Exercise from book:
Let $\left(f_{k}\right)_{k=1}^{\infty}$ be a sequence of functions and suppose that they are all upper semi-continuous at $x_{0}$. Define the function $g$ by $g(x)=\inf _{1 \leq k<\infty} f_{k}(x)$. Show that $g$ is upper semi-continuous at $x_{0}$.
My attempt: By definition of upper semi continuity we have
$\lvert x-x_0\rvert \Longrightarrow f_{k}(x) < f_{k}(x_0)+\varepsilon$
$ \inf f_{k}(x) < f_{k}(x_0)+\varepsilon$
I think it completes the proof.
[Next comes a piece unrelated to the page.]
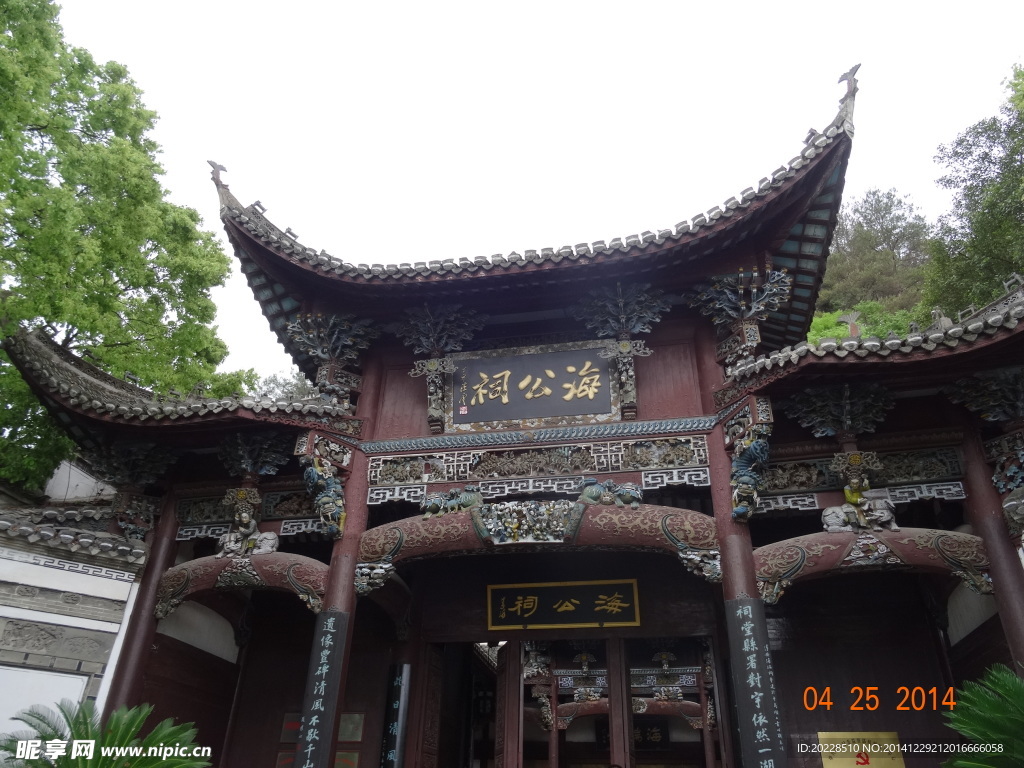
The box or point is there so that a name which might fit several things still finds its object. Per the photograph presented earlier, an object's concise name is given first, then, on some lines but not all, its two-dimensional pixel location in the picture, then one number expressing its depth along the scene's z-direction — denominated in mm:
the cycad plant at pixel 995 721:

Is it right or I missing something?????
I am not familiar with topology. so I am interested in only real analysis terms
Let $\varepsilon > 0$ and $g(x) = \inf_{k \in \mathbb N} f_k(x)$. Therefore, there exists $k_0 \in \mathbb N$ with $$f_{k_0}(x_0) - g(x_0) < \frac{\varepsilon}{2}.$$ Moreover, for such a $k_0$, there is $\delta_{k_0}> 0$ with the property that $$|x - x_0| < \delta_{k_{0}} \quad \Rightarrow \quad f_{k_0}(x) < f_{k_0}(x_0) + \frac{\varepsilon}{2}.$$ We deduce that, if $|x - x_0| < \delta_{k_0}$, $$g(x) \le f_{k_0}(x) < f_{k_0}(x_0) + \frac{\varepsilon}{2} < g(x_0) + \varepsilon.$$